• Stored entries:
++++++
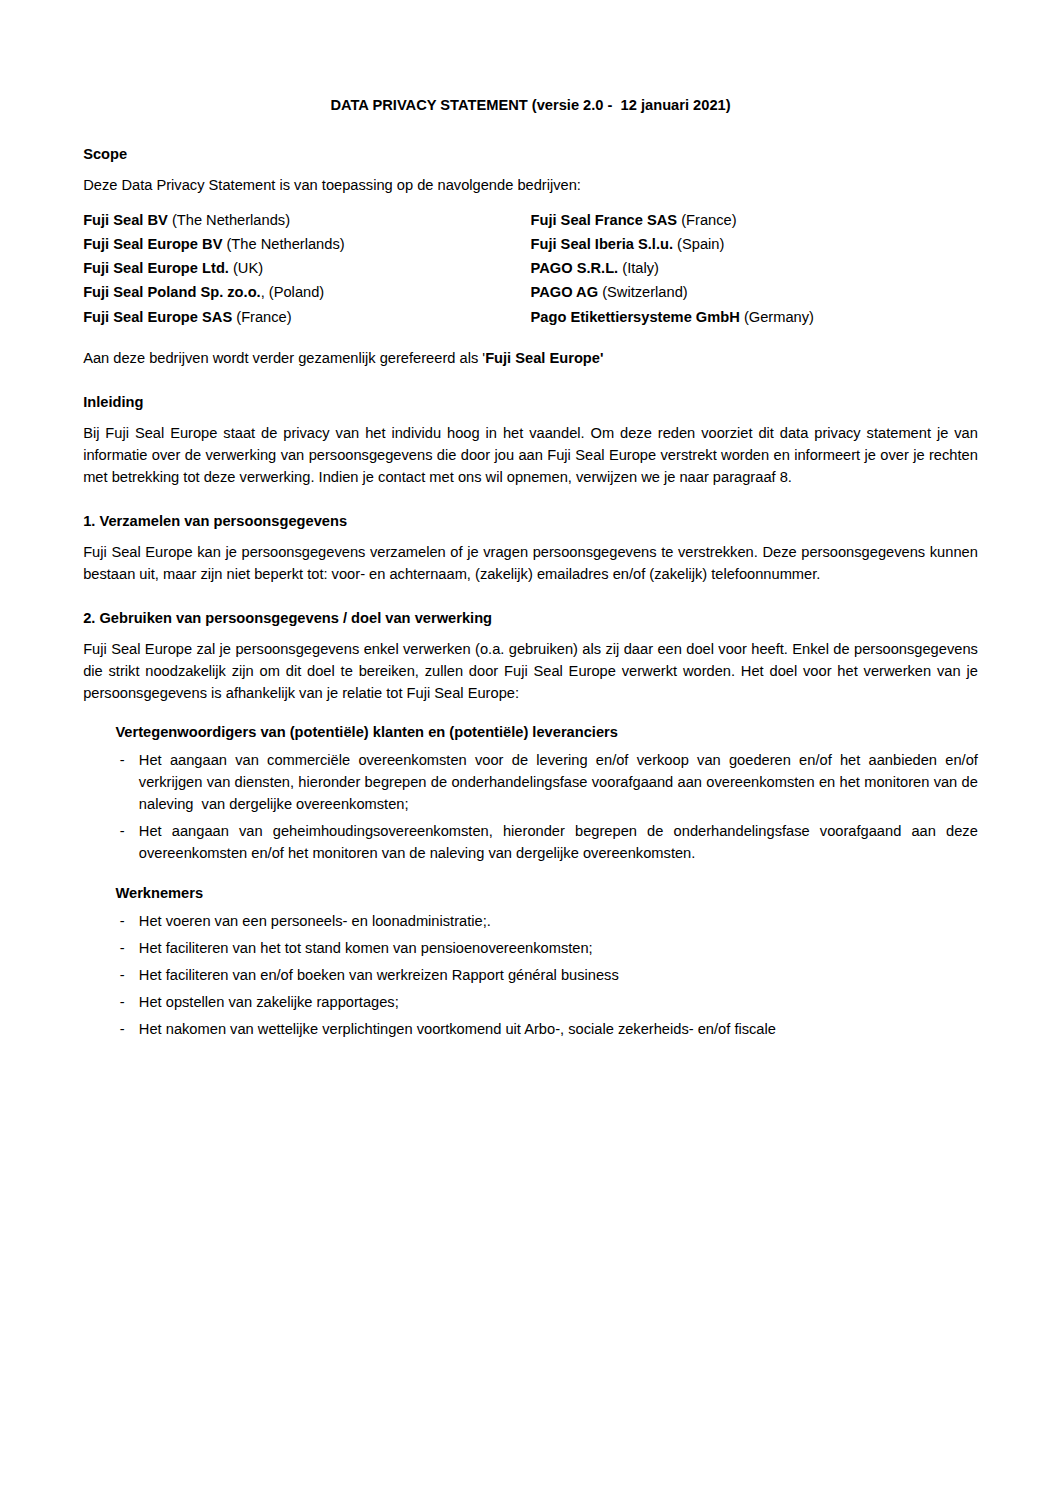DATA PRIVACY STATEMENT (versie 2.0 - 12 januari 2021)
Scope
Deze Data Privacy Statement is van toepassing op de navolgende bedrijven:
| Fuji Seal BV (The Netherlands) | Fuji Seal France SAS (France) |
| Fuji Seal Europe BV (The Netherlands) | Fuji Seal Iberia S.l.u. (Spain) |
| Fuji Seal Europe Ltd. (UK) | PAGO S.R.L. (Italy) |
| Fuji Seal Poland Sp. zo.o. , (Poland) | PAGO AG (Switzerland) |
| Fuji Seal Europe SAS (France) | Pago Etikettiersysteme GmbH (Germany) |
Aan deze bedrijven wordt verder gezamenlijk gerefereerd als 'Fuji Seal Europe'
Inleiding
Bij Fuji Seal Europe staat de privacy van het individu hoog in het vaandel. Om deze reden voorziet dit data privacy statement je van informatie over de verwerking van persoonsgegevens die door jou aan Fuji Seal Europe verstrekt worden en informeert je over je rechten met betrekking tot deze verwerking. Indien je contact met ons wil opnemen, verwijzen we je naar paragraaf 8.
1. Verzamelen van persoonsgegevens
Fuji Seal Europe kan je persoonsgegevens verzamelen of je vragen persoonsgegevens te verstrekken. Deze persoonsgegevens kunnen bestaan uit, maar zijn niet beperkt tot: voor- en achternaam, (zakelijk) emailadres en/of (zakelijk) telefoonnummer.
2. Gebruiken van persoonsgegevens / doel van verwerking
Fuji Seal Europe zal je persoonsgegevens enkel verwerken (o.a. gebruiken) als zij daar een doel voor heeft. Enkel de persoonsgegevens die strikt noodzakelijk zijn om dit doel te bereiken, zullen door Fuji Seal Europe verwerkt worden. Het doel voor het verwerken van je persoonsgegevens is afhankelijk van je relatie tot Fuji Seal Europe:
Vertegenwoordigers van (potentiële) klanten en (potentiële) leveranciers
Het aangaan van commerciële overeenkomsten voor de levering en/of verkoop van goederen en/of het aanbieden en/of verkrijgen van diensten, hieronder begrepen de onderhandelingsfase voorafgaand aan overeenkomsten en het monitoren van de naleving van dergelijke overeenkomsten;
Het aangaan van geheimhoudingsovereenkomsten, hieronder begrepen de onderhandelingsfase voorafgaand aan deze overeenkomsten en/of het monitoren van de naleving van dergelijke overeenkomsten.
Werknemers
Het voeren van een personeels- en loonadministratie;.
Het faciliteren van het tot stand komen van pensioenovereenkomsten;
Het faciliteren van en/of boeken van werkreizen Rapport général business
Het opstellen van zakelijke rapportages;
Het nakomen van wettelijke verplichtingen voortkomend uit Arbo-, sociale zekerheids- en/of fiscale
++++++
A word-for-word copy of the records is required. Leave out every picture.

• EXERCISE SOLUTION:
DATA PRIVACY STATEMENT (versie 2.0 - 12 januari 2021)
Scope
Deze Data Privacy Statement is van toepassing op de navolgende bedrijven:
| Fuji Seal BV (The Netherlands) | Fuji Seal France SAS (France) |
| Fuji Seal Europe BV (The Netherlands) | Fuji Seal Iberia S.l.u. (Spain) |
| Fuji Seal Europe Ltd. (UK) | PAGO S.R.L. (Italy) |
| Fuji Seal Poland Sp. zo.o. , (Poland) | PAGO AG (Switzerland) |
| Fuji Seal Europe SAS (France) | Pago Etikettiersysteme GmbH (Germany) |
Aan deze bedrijven wordt verder gezamenlijk gerefereerd als 'Fuji Seal Europe'
Inleiding
Bij Fuji Seal Europe staat de privacy van het individu hoog in het vaandel. Om deze reden voorziet dit data privacy statement je van informatie over de verwerking van persoonsgegevens die door jou aan Fuji Seal Europe verstrekt worden en informeert je over je rechten met betrekking tot deze verwerking. Indien je contact met ons wil opnemen, verwijzen we je naar paragraaf 8.
1. Verzamelen van persoonsgegevens
Fuji Seal Europe kan je persoonsgegevens verzamelen of je vragen persoonsgegevens te verstrekken. Deze persoonsgegevens kunnen bestaan uit, maar zijn niet beperkt tot: voor- en achternaam, (zakelijk) emailadres en/of (zakelijk) telefoonnummer.
2. Gebruiken van persoonsgegevens / doel van verwerking
Fuji Seal Europe zal je persoonsgegevens enkel verwerken (o.a. gebruiken) als zij daar een doel voor heeft. Enkel de persoonsgegevens die strikt noodzakelijk zijn om dit doel te bereiken, zullen door Fuji Seal Europe verwerkt worden. Het doel voor het verwerken van je persoonsgegevens is afhankelijk van je relatie tot Fuji Seal Europe:
Vertegenwoordigers van (potentiële) klanten en (potentiële) leveranciers
Het aangaan van commerciële overeenkomsten voor de levering en/of verkoop van goederen en/of het aanbieden en/of verkrijgen van diensten, hieronder begrepen de onderhandelingsfase voorafgaand aan overeenkomsten en het monitoren van de naleving van dergelijke overeenkomsten;
Het aangaan van geheimhoudingsovereenkomsten, hieronder begrepen de onderhandelingsfase voorafgaand aan deze overeenkomsten en/of het monitoren van de naleving van dergelijke overeenkomsten.
Werknemers
Het voeren van een personeels- en loonadministratie;.
Het faciliteren van het tot stand komen van pensioenovereenkomsten;
Het faciliteren van en/of boeken van werkreizen Rapport général business
Het opstellen van zakelijke rapportages;
Het nakomen van wettelijke verplichtingen voortkomend uit Arbo-, sociale zekerheids- en/of fiscale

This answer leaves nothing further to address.